No question, those who opted for Game 4 would be challenged by the sobriety-challenged.

“We think about that,” said Steve, security person charged with keeping Yankee reliever’s mothers out of the conversations of fans above the visiting bullpen. “If it gets to 6-1 either way . . .”

Then it would become like the Mets were in town. Considering how many drinks had been put away, good thing the Yankees couldn’t put it away last night. Regardless, the City of One Champion (well, at least for one more day) settled for eating, drinking, and being merry about the glorious Giants disaster.

The rout was so complete, said Shane Storm, who drives three hours from Hanover, Pa., for his full Eagles and Sunday Phillies plans, the miserable Giants fans had been driven underground.

“Not many there today,” he said. “Guess they learned over the years not to come.”

“When they do, they don’t get dressed up in their team gear, are kind of in disguise.
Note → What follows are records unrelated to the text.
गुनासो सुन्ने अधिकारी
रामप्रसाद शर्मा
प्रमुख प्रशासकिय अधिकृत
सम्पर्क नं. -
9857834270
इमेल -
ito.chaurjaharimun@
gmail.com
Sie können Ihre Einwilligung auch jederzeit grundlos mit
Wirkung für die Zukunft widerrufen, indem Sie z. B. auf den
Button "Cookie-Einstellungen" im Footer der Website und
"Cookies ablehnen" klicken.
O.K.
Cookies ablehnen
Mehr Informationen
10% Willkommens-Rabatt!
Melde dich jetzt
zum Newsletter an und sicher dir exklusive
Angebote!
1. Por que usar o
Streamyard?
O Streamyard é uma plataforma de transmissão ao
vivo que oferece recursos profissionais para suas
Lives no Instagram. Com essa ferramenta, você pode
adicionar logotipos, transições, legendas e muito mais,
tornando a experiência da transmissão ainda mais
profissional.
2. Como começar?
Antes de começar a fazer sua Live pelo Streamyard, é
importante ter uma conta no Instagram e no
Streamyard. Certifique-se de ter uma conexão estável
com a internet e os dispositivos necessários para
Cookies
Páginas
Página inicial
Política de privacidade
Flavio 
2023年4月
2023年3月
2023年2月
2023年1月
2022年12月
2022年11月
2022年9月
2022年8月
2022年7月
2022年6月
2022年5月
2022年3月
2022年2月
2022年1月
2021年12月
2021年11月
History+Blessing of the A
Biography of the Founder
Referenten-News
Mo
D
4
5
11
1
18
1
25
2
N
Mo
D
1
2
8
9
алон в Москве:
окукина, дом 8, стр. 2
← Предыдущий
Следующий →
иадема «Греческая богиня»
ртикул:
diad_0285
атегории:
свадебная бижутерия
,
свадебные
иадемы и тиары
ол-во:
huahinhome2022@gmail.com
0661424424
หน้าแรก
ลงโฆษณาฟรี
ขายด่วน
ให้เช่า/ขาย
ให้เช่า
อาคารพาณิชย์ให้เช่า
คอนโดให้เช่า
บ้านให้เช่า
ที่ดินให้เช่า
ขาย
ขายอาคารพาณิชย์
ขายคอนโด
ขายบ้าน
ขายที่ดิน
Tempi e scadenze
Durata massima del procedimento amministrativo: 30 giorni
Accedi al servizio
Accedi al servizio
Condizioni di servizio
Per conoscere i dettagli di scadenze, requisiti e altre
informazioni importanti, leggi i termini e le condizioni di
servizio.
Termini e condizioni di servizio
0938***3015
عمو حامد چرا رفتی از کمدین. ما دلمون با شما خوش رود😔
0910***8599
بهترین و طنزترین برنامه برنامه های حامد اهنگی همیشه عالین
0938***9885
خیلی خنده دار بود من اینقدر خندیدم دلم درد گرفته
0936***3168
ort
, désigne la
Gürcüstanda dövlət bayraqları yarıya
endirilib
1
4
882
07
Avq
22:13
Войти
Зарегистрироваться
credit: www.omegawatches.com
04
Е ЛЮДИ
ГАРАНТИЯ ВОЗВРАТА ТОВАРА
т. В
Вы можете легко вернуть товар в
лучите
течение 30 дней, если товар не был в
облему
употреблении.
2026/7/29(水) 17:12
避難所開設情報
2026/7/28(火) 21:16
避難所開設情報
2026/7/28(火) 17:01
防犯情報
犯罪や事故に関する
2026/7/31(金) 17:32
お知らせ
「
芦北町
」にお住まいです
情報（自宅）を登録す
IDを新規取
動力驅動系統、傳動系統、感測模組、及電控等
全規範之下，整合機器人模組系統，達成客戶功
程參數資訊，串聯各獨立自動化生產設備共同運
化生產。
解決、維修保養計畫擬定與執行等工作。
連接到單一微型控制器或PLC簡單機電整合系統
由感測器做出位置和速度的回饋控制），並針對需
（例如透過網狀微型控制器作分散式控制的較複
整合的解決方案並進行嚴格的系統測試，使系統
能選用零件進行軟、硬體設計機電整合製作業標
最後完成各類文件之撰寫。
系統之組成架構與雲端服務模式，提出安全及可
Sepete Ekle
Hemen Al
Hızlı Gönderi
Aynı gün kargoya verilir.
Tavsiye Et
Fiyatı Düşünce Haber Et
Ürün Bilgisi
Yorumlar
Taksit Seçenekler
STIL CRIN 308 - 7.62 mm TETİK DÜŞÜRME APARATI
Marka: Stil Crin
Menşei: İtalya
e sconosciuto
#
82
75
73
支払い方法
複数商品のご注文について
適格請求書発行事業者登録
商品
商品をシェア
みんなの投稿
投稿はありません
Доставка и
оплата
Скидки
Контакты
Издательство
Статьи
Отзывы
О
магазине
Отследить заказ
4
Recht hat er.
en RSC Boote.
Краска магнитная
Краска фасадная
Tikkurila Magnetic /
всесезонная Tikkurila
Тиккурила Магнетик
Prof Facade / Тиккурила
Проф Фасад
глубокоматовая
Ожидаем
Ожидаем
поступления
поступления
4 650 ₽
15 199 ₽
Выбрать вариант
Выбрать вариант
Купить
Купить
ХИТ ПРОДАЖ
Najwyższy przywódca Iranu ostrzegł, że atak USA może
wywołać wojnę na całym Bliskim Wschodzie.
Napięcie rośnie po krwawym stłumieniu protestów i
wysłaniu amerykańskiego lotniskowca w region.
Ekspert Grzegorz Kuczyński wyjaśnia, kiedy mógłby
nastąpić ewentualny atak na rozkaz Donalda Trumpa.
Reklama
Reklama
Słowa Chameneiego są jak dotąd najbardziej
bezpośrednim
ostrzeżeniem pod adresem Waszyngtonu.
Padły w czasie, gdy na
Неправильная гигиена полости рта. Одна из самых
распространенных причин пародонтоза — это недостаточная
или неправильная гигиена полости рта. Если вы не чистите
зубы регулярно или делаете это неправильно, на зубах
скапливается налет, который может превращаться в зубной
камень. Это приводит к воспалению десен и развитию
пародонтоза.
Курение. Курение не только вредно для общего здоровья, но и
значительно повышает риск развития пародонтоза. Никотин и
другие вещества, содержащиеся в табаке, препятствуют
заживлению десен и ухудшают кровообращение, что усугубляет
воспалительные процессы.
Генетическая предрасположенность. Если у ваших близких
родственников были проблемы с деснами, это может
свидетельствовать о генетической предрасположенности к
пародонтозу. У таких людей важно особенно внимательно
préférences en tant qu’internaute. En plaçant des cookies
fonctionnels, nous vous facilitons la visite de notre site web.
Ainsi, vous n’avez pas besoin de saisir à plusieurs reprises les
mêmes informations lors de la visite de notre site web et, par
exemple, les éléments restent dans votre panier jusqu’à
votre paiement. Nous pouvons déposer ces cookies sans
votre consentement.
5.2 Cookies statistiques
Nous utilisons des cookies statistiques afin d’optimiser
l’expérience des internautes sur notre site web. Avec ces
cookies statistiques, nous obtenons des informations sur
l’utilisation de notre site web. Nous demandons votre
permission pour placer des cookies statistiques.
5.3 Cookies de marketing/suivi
If you see a guy sitting in a brown coat, it’s probably a Giants fan.”

In Philadelphia, nothing could be considered more sinister than one of those trying to pass himself off as one of them. Two wins over New York a few hundred yards from each other within hours? A day couldn’t have gotten any better than that. Other than the day the Eagles dumped Joe Kuharich, we mean, but the sweep wasn’t meant to be.

“We had the same thing last year for Game 4, but we played the Rams and Devil Rays,” said Carter’s friend Dave Murphy. “It adds a lot when it’s New York.

“Everybody in Philadelphia hates New York, no matter what. To me, it’s a payroll thing. When a guy spends $200 million on a team and it doesn’t win, it’s a little satisfying.”

In other words, follow the money to a guy in a brown coat. That’s how you sniff out New York.